-- DATASET EXCERPT follows --

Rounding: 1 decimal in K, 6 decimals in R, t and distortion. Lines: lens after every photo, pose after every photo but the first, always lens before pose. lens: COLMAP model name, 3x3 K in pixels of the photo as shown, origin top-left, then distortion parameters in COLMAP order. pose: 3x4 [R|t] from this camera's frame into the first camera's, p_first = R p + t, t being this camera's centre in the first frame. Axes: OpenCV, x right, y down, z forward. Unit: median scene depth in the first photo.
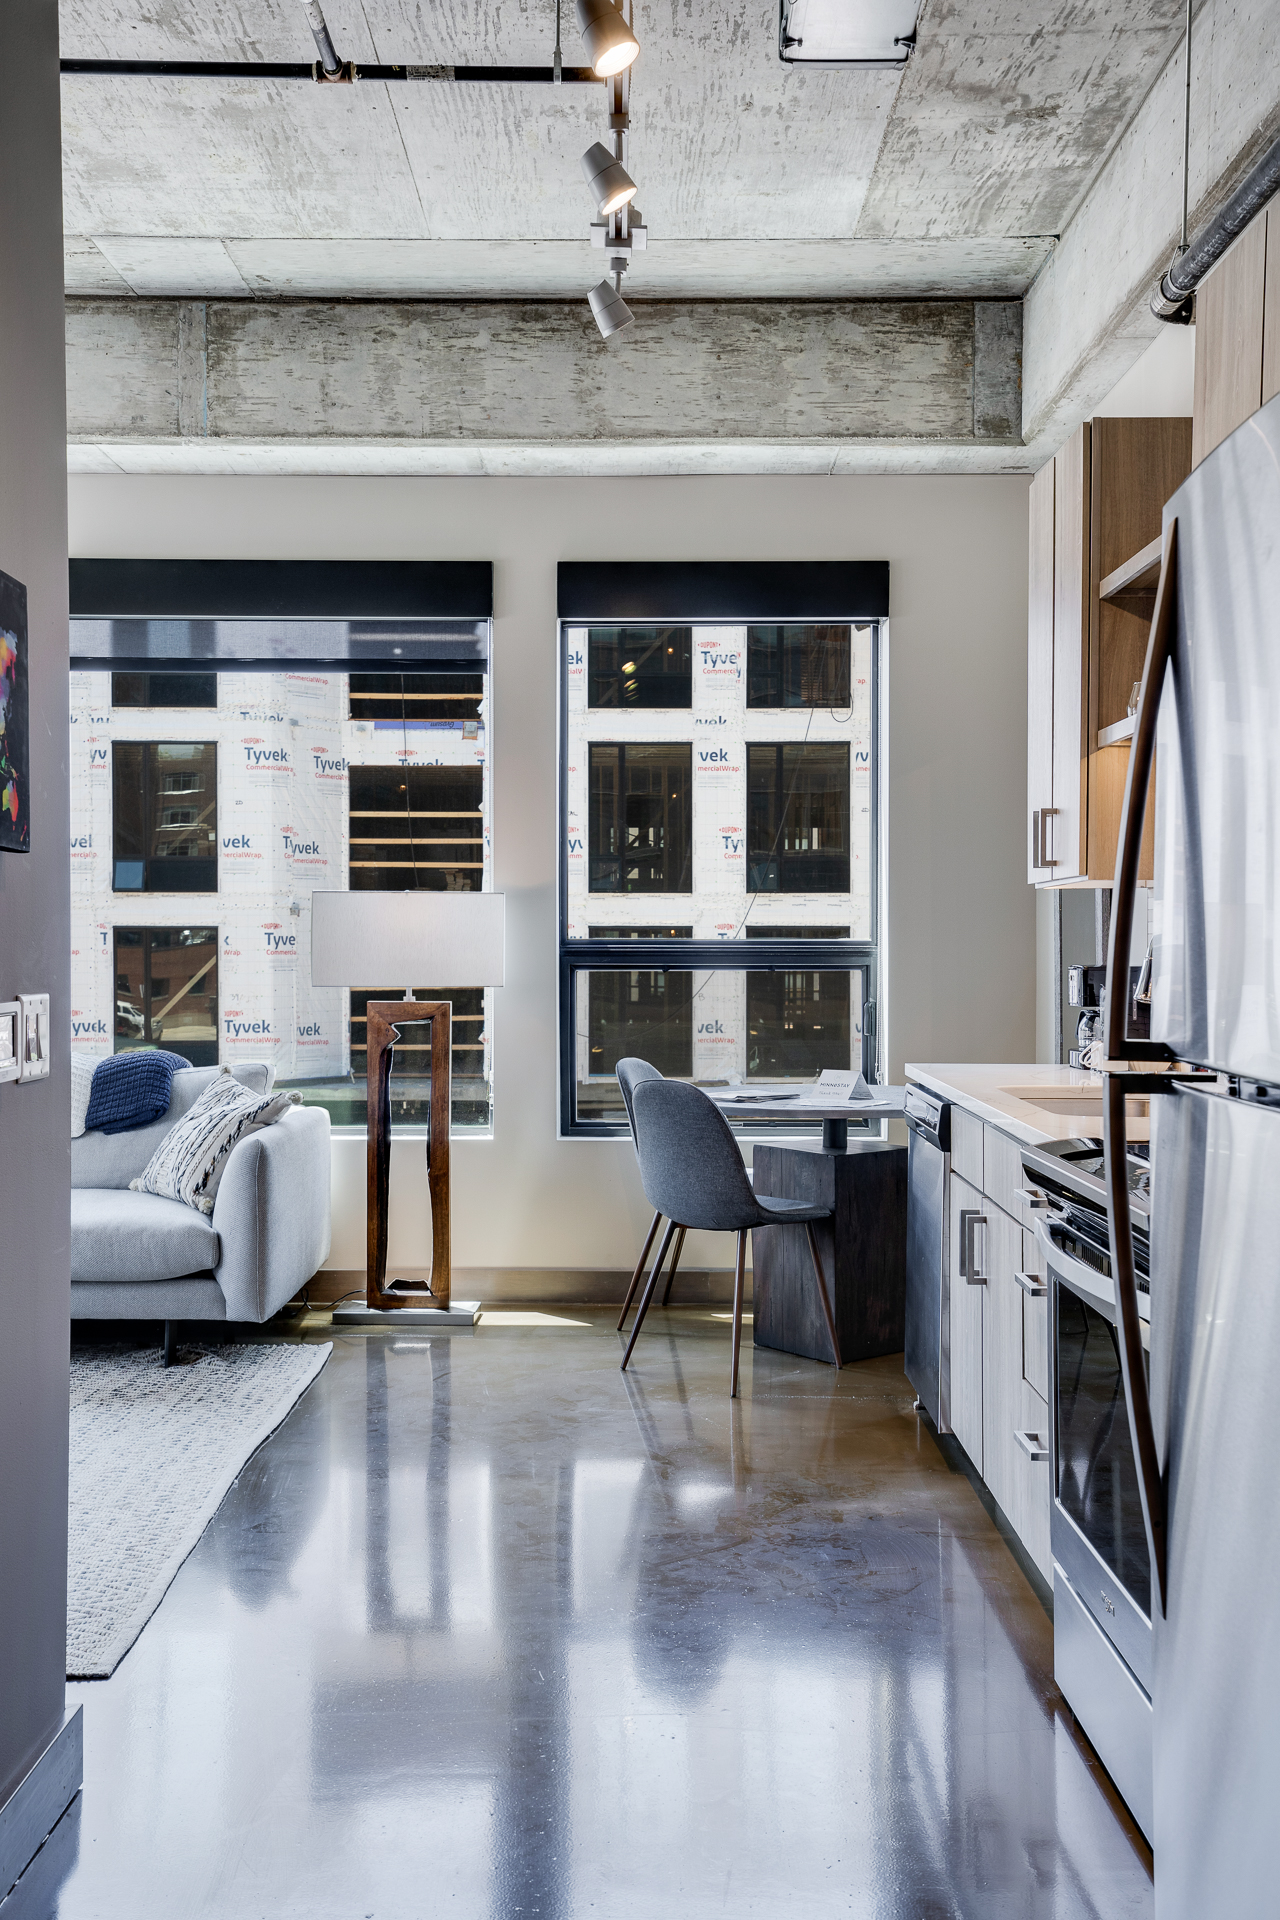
lens RADIAL K [[1902.8, 0, 640.7], [0, 1902.8, 933.7], [0, 0, 1]] dist [0.092444, 0.002308]
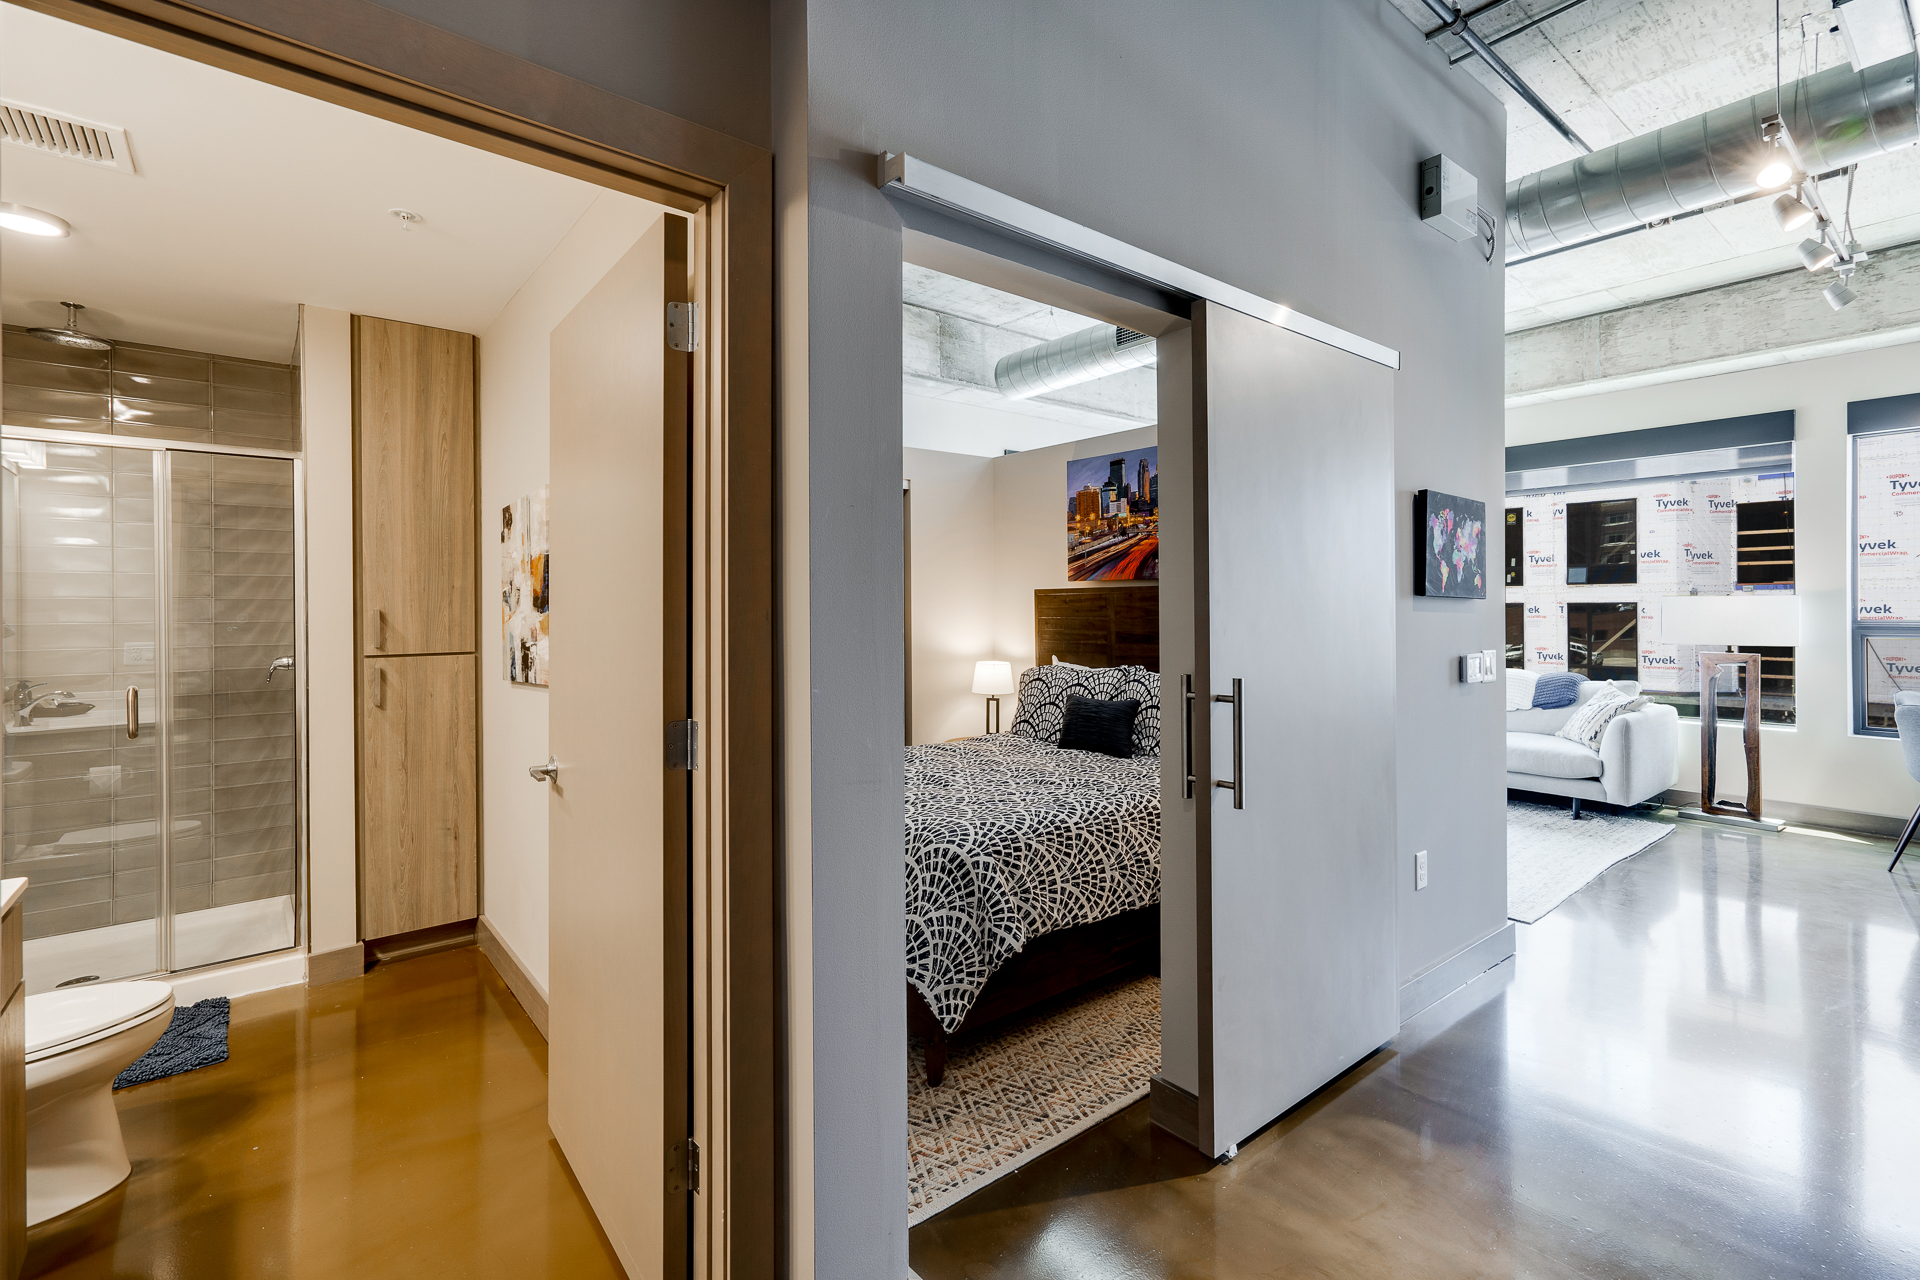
lens RADIAL K [[862.6, 0, 936.1], [0, 862.6, 612.2], [0, 0, 1]] dist [-0.000524, -0.000128]
pose [[0.620373, 0.001328, -0.784306, 0.060315], [0.003648, 0.999983, 0.004578, -0.011898], [0.784298, -0.005701, 0.620358, -0.141354]]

-- DATASET EXCERPT concluded --

Copy out all of the data above, character for character, and leave the pictures out.

Rounding: 1 decimal in K, 6 decimals in R, t and distortion. Lines: lens after every photo, pose after every photo but the first, always lens before pose. lens: COLMAP model name, 3x3 K in pixels of the photo as shown, origin top-left, then distortion parameters in COLMAP order. pose: 3x4 [R|t] from this camera's frame into the first camera's, p_first = R p + t, t being this camera's centre in the first frame. Axes: OpenCV, x right, y down, z forward. Unit: median scene depth in the first photo.
lens RADIAL K [[1902.8, 0, 640.7], [0, 1902.8, 933.7], [0, 0, 1]] dist [0.092444, 0.002308]
lens RADIAL K [[862.6, 0, 936.1], [0, 862.6, 612.2], [0, 0, 1]] dist [-0.000524, -0.000128]
pose [[0.620373, 0.001328, -0.784306, 0.060315], [0.003648, 0.999983, 0.004578, -0.011898], [0.784298, -0.005701, 0.620358, -0.141354]]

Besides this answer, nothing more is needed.